- _Passage_:
((
I noticed that if batch_size = 1, namely bg = dgl.batch(graphs[i*1:(i+1)*1]), the memory will increase continuously in each iter.

In my case it increases for a while then stops at the maximum. So I would say the increase is not due to leakage but simply because of the varying input data size, since batching different graphs will likely yield different number of nodes and edges.

Perhaps your “out of memory” error is because of the large hidden dimensionality. Could you reduce it (e.g. to 256)?

Is there any solution to remove the graphs from the GPU? Reducing the dimension is not a good method for me, because I have 70k graphs with average of 100 nodes and 1k edges. These graphs’ sizes are basically different. The GPU memory will blow up after a few iters. In my 12GB RTX 2080Ti, it raises “CUDA out of memory” after about 10 iters with batch size 4.
))
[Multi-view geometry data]
((
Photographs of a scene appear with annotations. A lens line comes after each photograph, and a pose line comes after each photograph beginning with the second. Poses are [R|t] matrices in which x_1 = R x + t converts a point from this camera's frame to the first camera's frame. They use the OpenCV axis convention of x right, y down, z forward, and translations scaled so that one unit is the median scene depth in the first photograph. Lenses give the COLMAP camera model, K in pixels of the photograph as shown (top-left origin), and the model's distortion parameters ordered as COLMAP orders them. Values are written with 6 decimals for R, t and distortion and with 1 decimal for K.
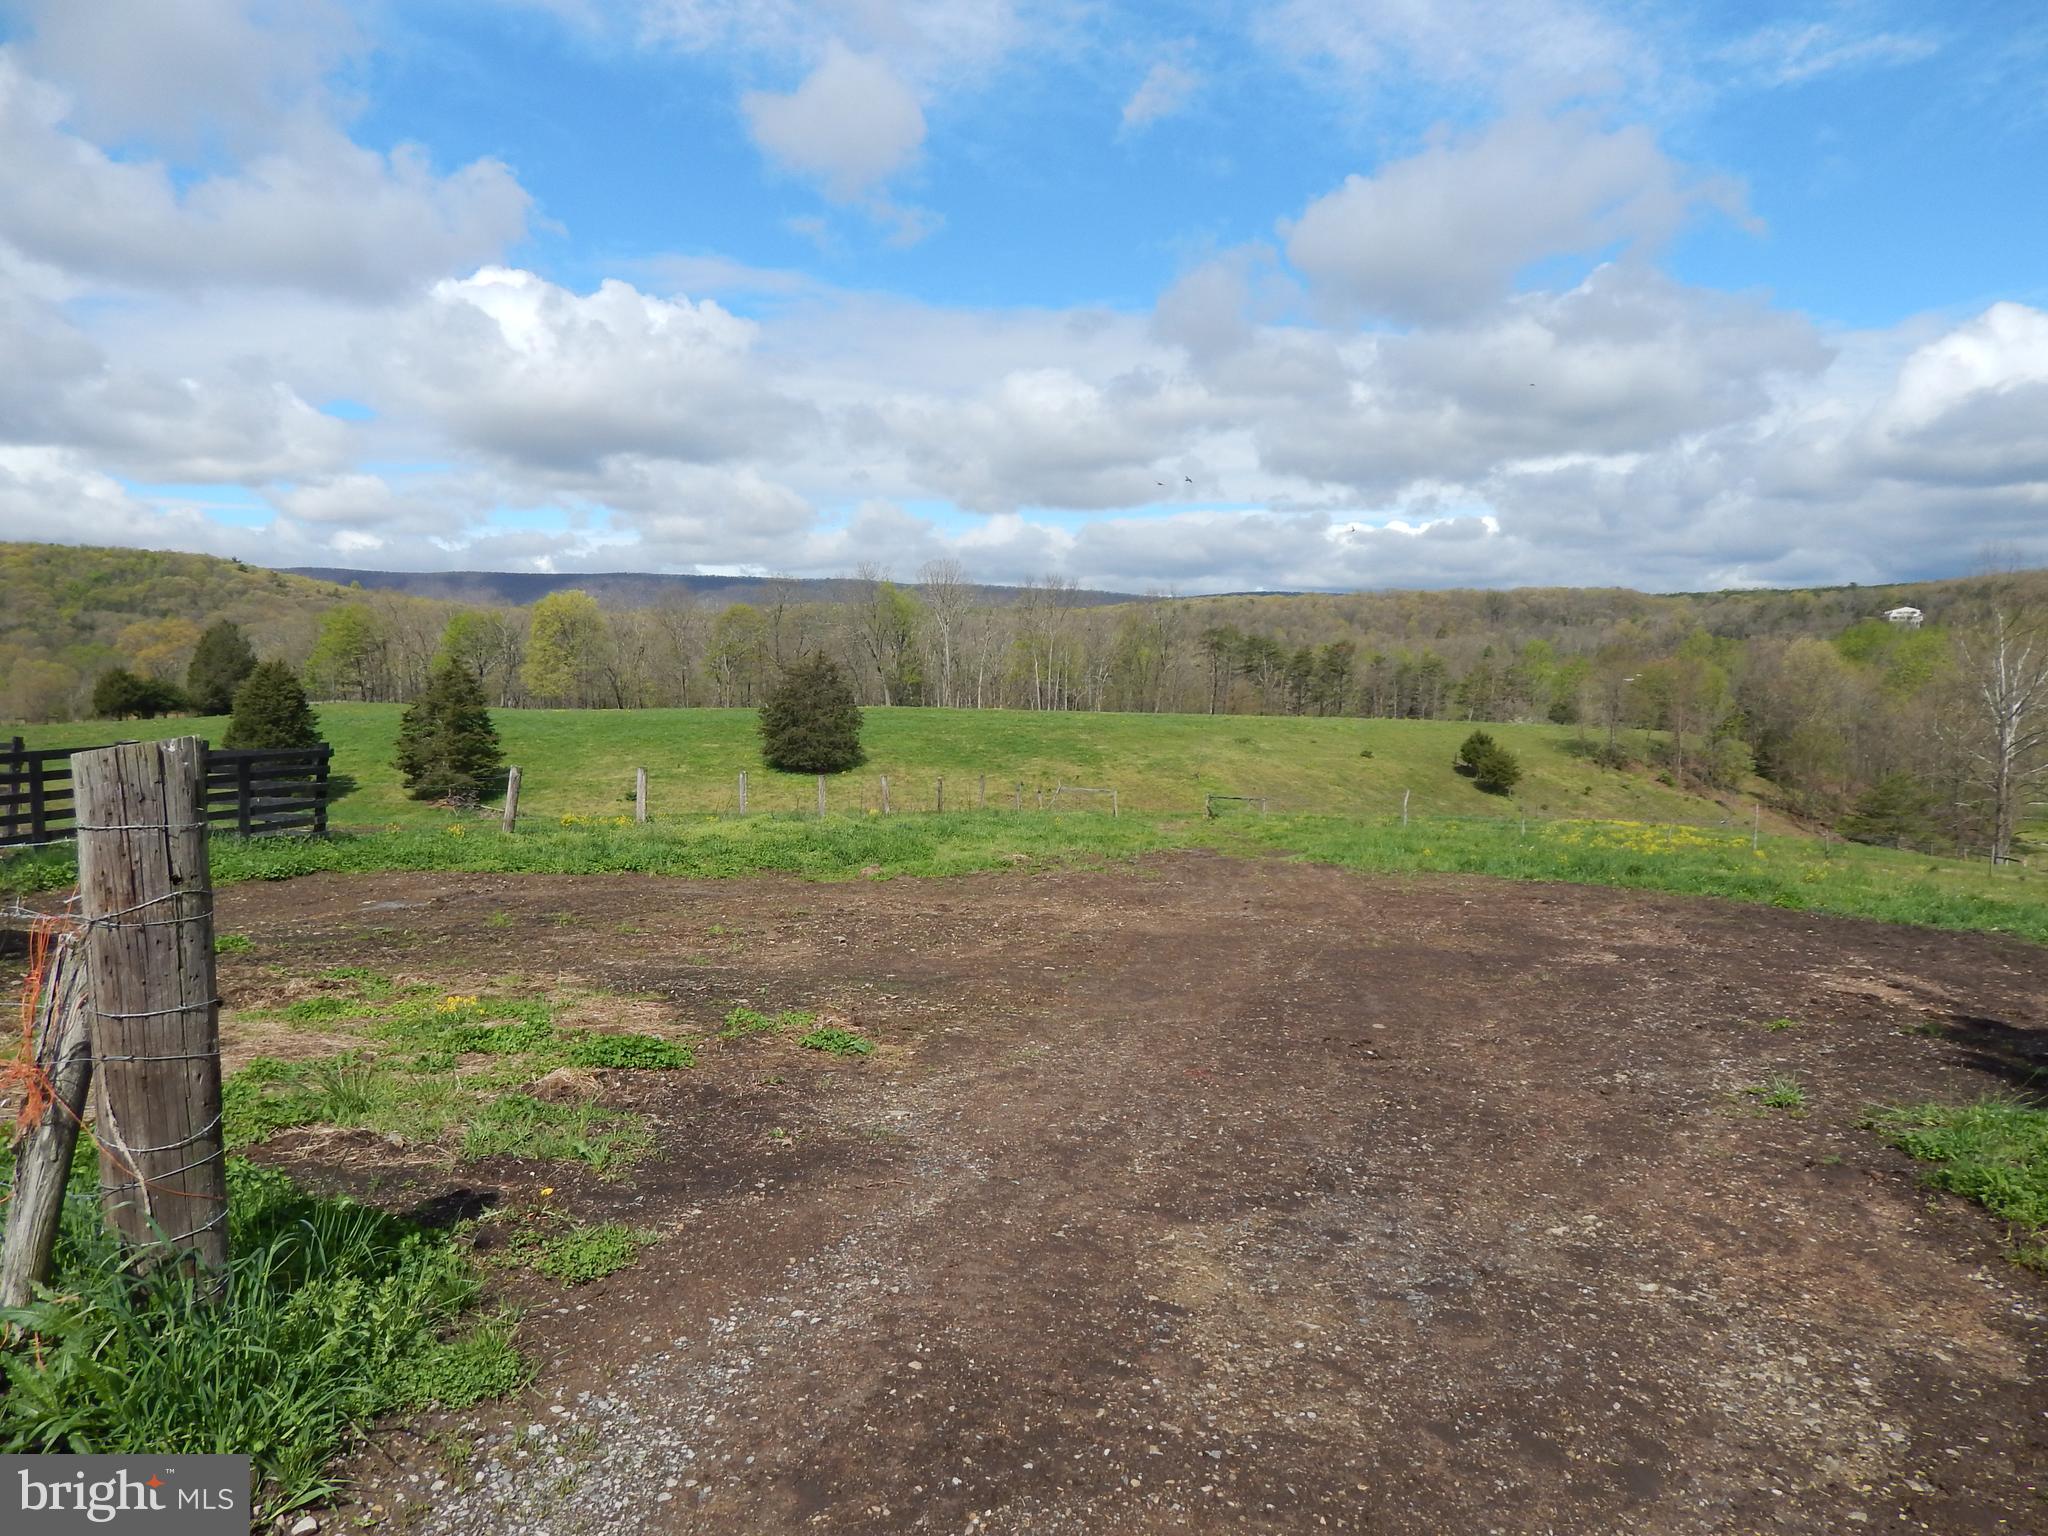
lens RADIAL K [[1349.4, 0, 1033.1], [0, 1349.4, 814.2], [0, 0, 1]] dist [0.000939, -0.005004]
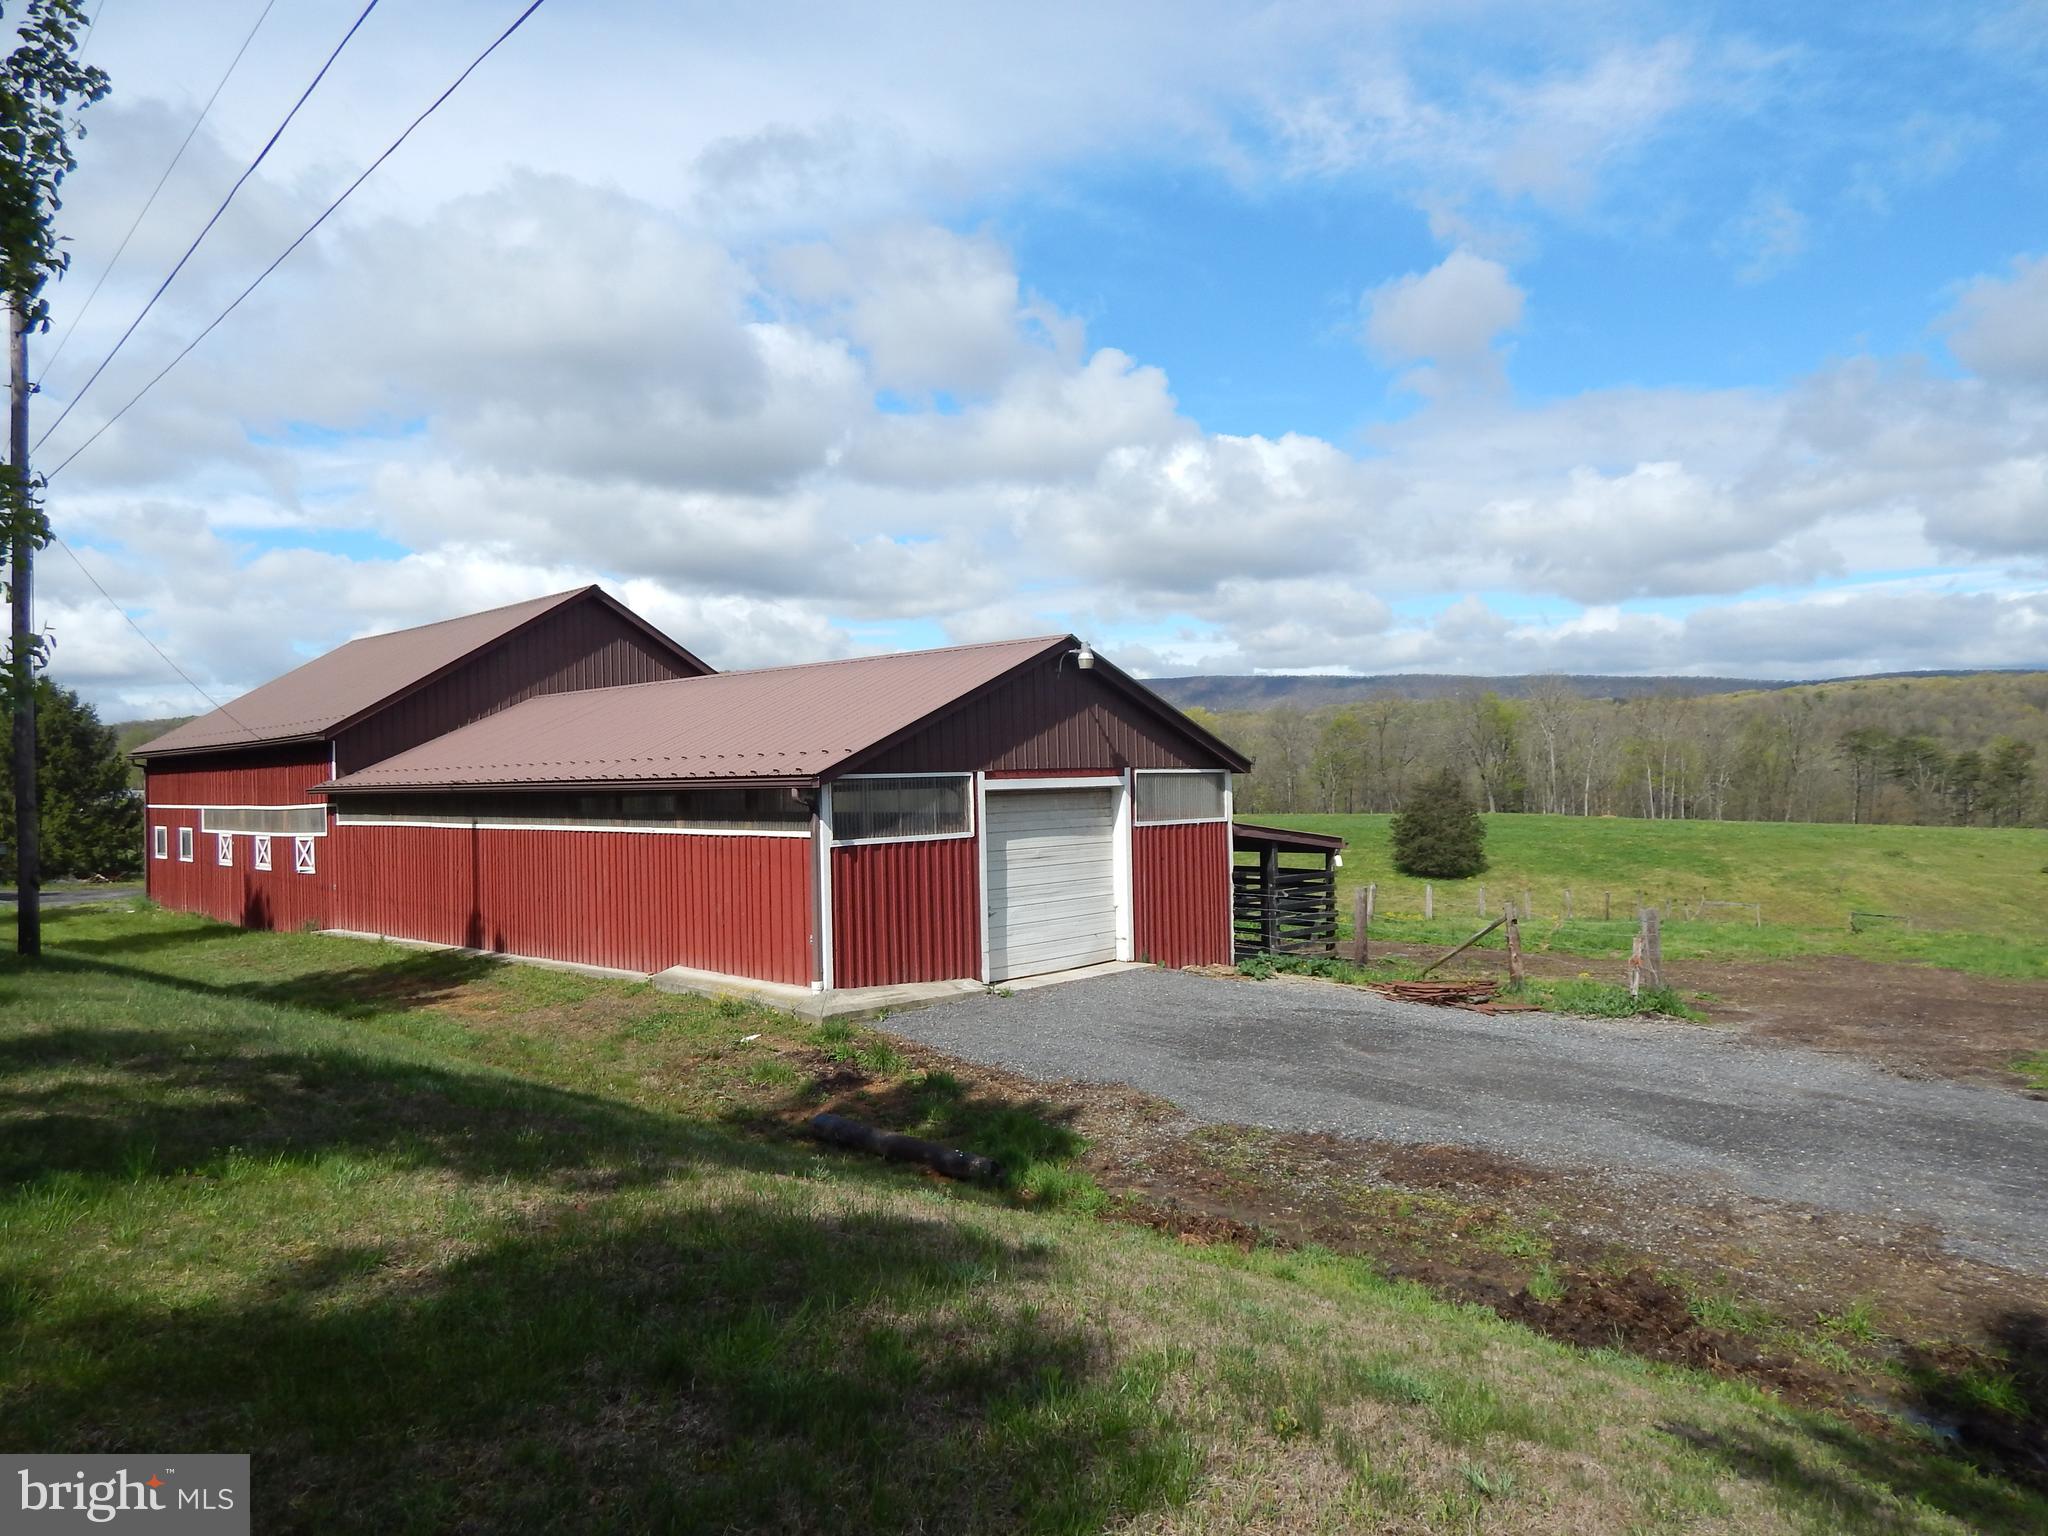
lens RADIAL K [[1349.4, 0, 1019.7], [0, 1349.4, 788.4], [0, 0, 1]] dist [0.000939, -0.005004]
pose [[0.911985, -0.001777, -0.410220, -0.012120], [-0.034571, 0.996100, -0.081171, -0.000928], [0.408765, 0.088209, 0.908367, -0.091478]]
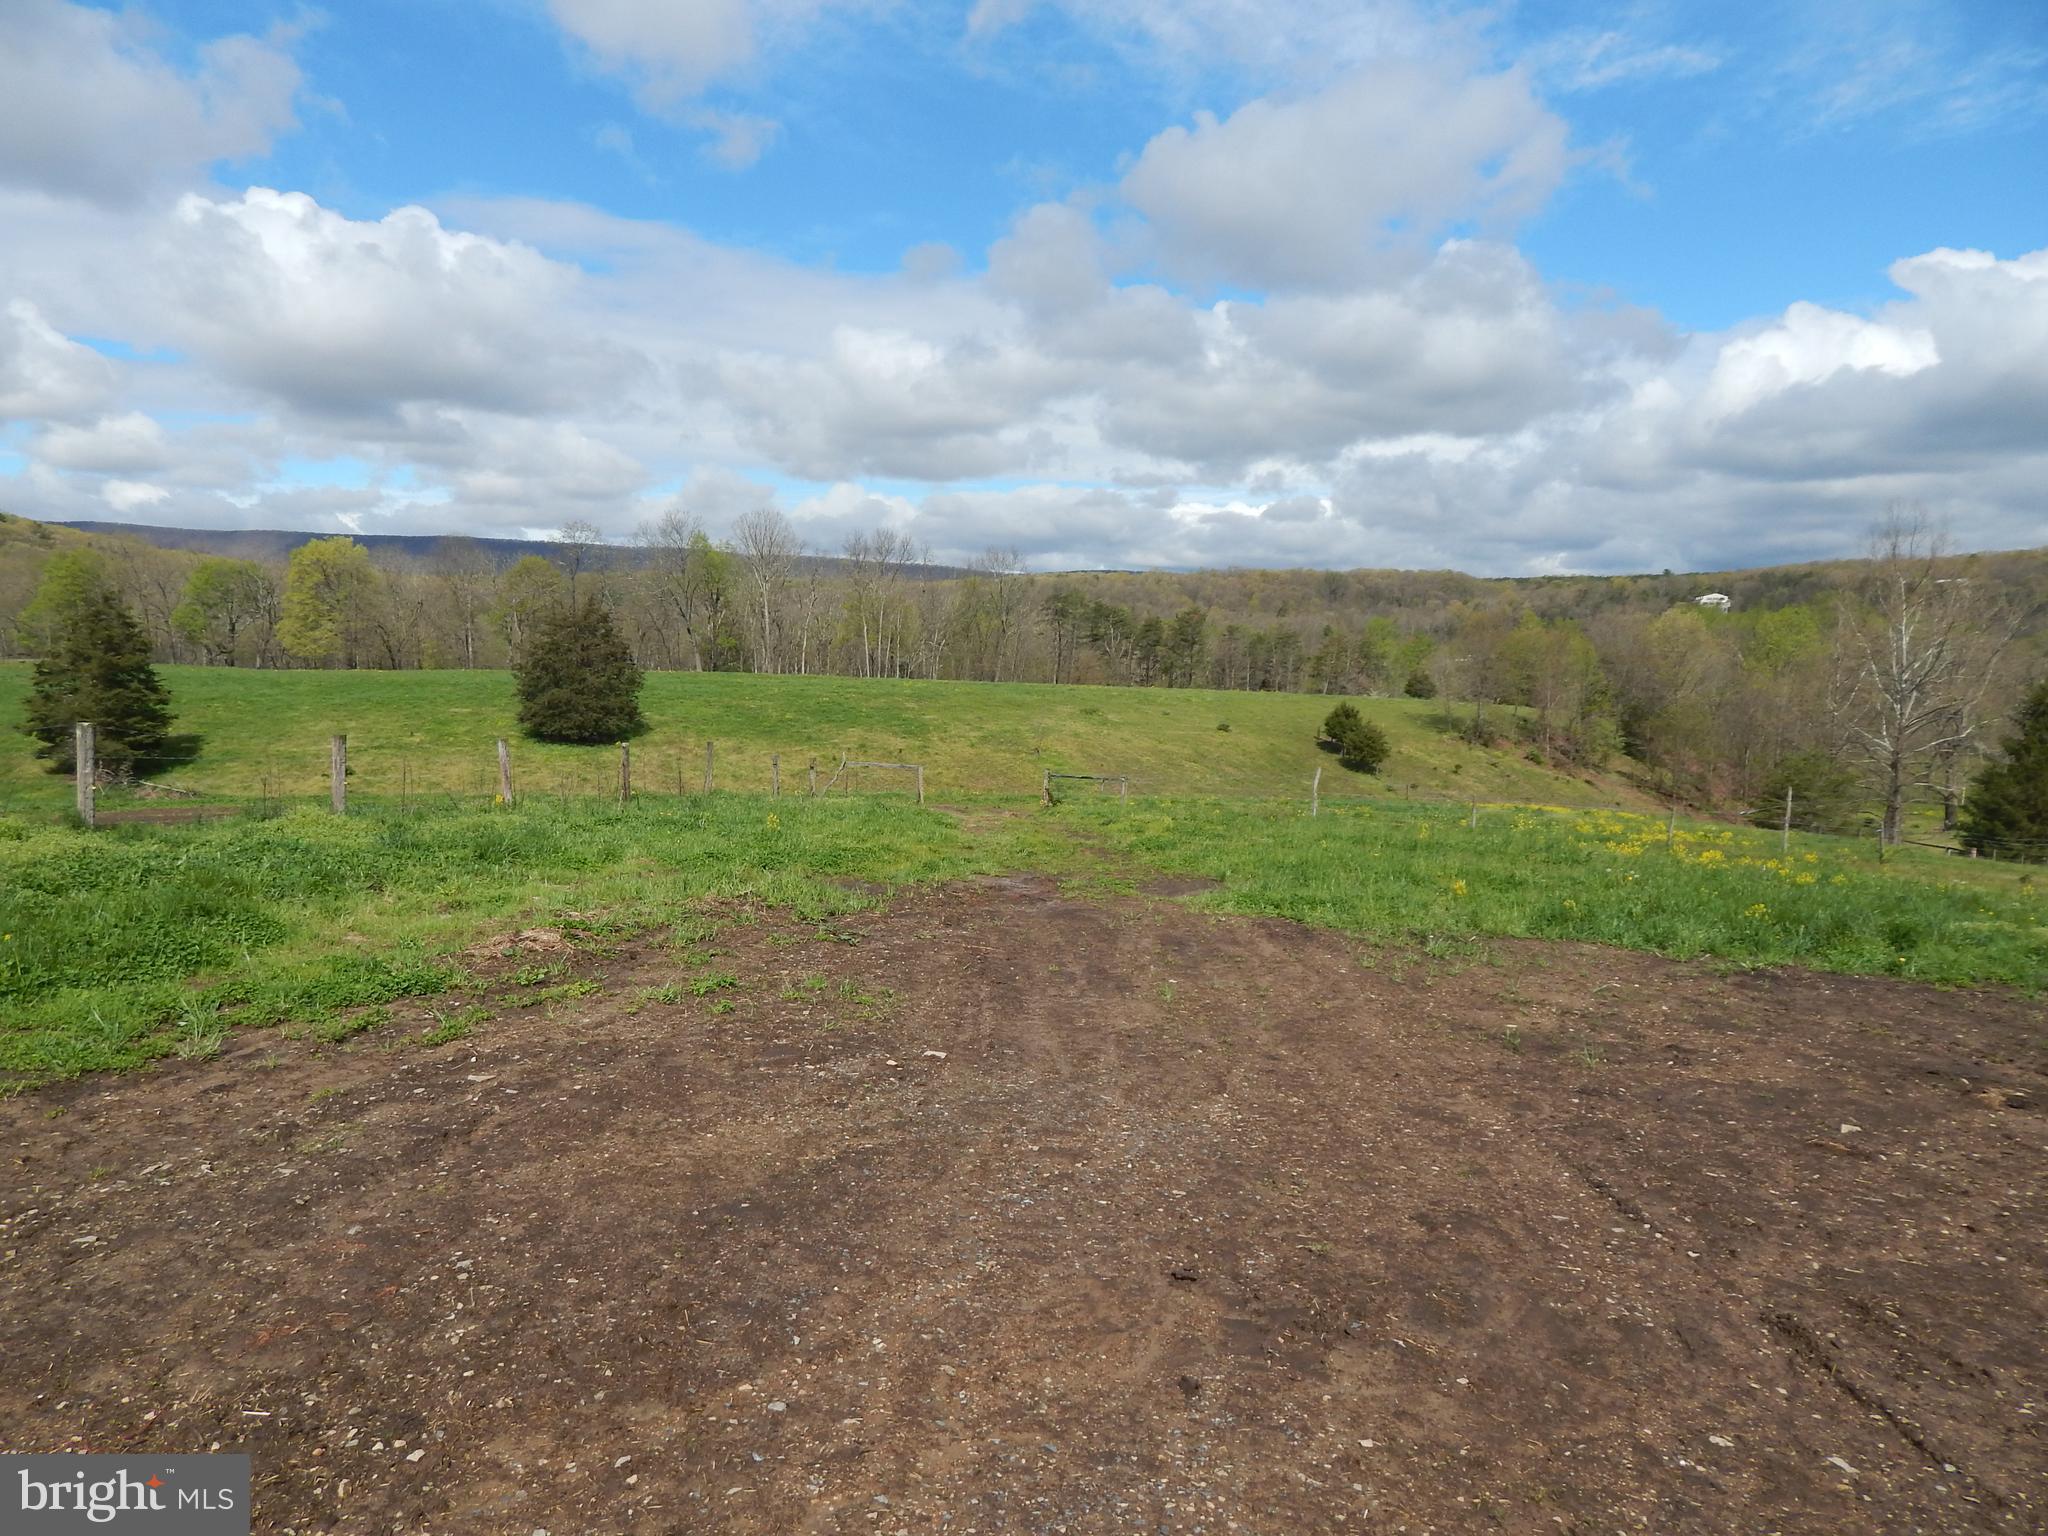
lens RADIAL K [[1349.4, 0, 1022.7], [0, 1349.4, 741.1], [0, 0, 1]] dist [0.000939, -0.005004]
pose [[0.994300, 0.006625, 0.106412, 0.011141], [-0.002760, 0.999333, -0.036425, -0.001437], [-0.106582, 0.035923, 0.993655, 0.079272]]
))
- _Task item A_:
Answer these questions about the forum thread on GPU memory:
(i) With what batch size did the first poster see memory increase in every iteration?
(ii) To what value does the reply suggest reducing the hidden dimensionality?
(iii) About how many iterations pass before "CUDA out of memory" appears with batch size 4?
- _Task item B_:
In the forum thread on GPU memory, why does the replier conclude that the rising memory use is not a leak? Answer in one to three sentences.
- _Task item C_:
Write the next reply in the forum thread on GPU memory, picking up after its last post.
The listing is separate material and is not part of the forum thread on GPU memory.

- _Exercise output A_:
(i) A batch size of 1.
(ii) To 256.
(iii) About 10 iterations.

- _Exercise output B_:
In the replier's case, memory rises for a while and then stops at a maximum. The replier attributes this to varying input size, since batching different graphs will likely yield different numbers of nodes and edges.

- _Exercise output C_:
I see. So you actually put all the graphs on GPU before training? I guess you can then put all the graphs on CPU, and copy each batch on GPU during training on-demand, like this:

graphs = []
import tqdm
for _ in tqdm.trange(10 * 50):
    num_e = np.random.randint(200, 500)
    a = np.random.randint(1, 100, (num_e,))
    b = np.random.randint(1, 100, (num_e,))
    g = dgl.DGLGraph((a, b))
    g.ndata['h'] = torch.randn(g.number_of_nodes(), 256)  # here
    g.edata['rel_type'] = torch.randint(0, 10, (num_e,))  # here
    g.edata['norm'] = torch.randn(num_e)  # here
    graphs.append(g)

rgcn = RGCNModel(256, 10, 2).cuda()
for _ in range(10):
    for i in range(50):
        bg = dgl.batch(graphs[i*10:(i+1)*10]).to(torch.device('cuda'))  # here
        opt = torch.optim.Adam(rgcn.parameters())
        h = rgcn(bg)
        loss = torch.cat(h, 0).sum()
        opt.zero_grad()
        loss.backward()
        opt.step()
        print('{:.1f} MiB'.format(torch.cuda.max_memory_allocated() / 1000000))

I add a clear command in the last of one iter, like this:

rgcn = RGCNModel(256, 10, 2).cuda()
for _ in range(10):
    for i in range(50):
        bg = dgl.batch(graphs[i*10:(i+1)*10]).to(torch.device('cuda'))  # here
        opt = torch.optim.Adam(rgcn.parameters())
        h = rgcn(bg)
        loss = torch.cat(h, 0).sum()
        opt.zero_grad()
        loss.backward()
        opt.step()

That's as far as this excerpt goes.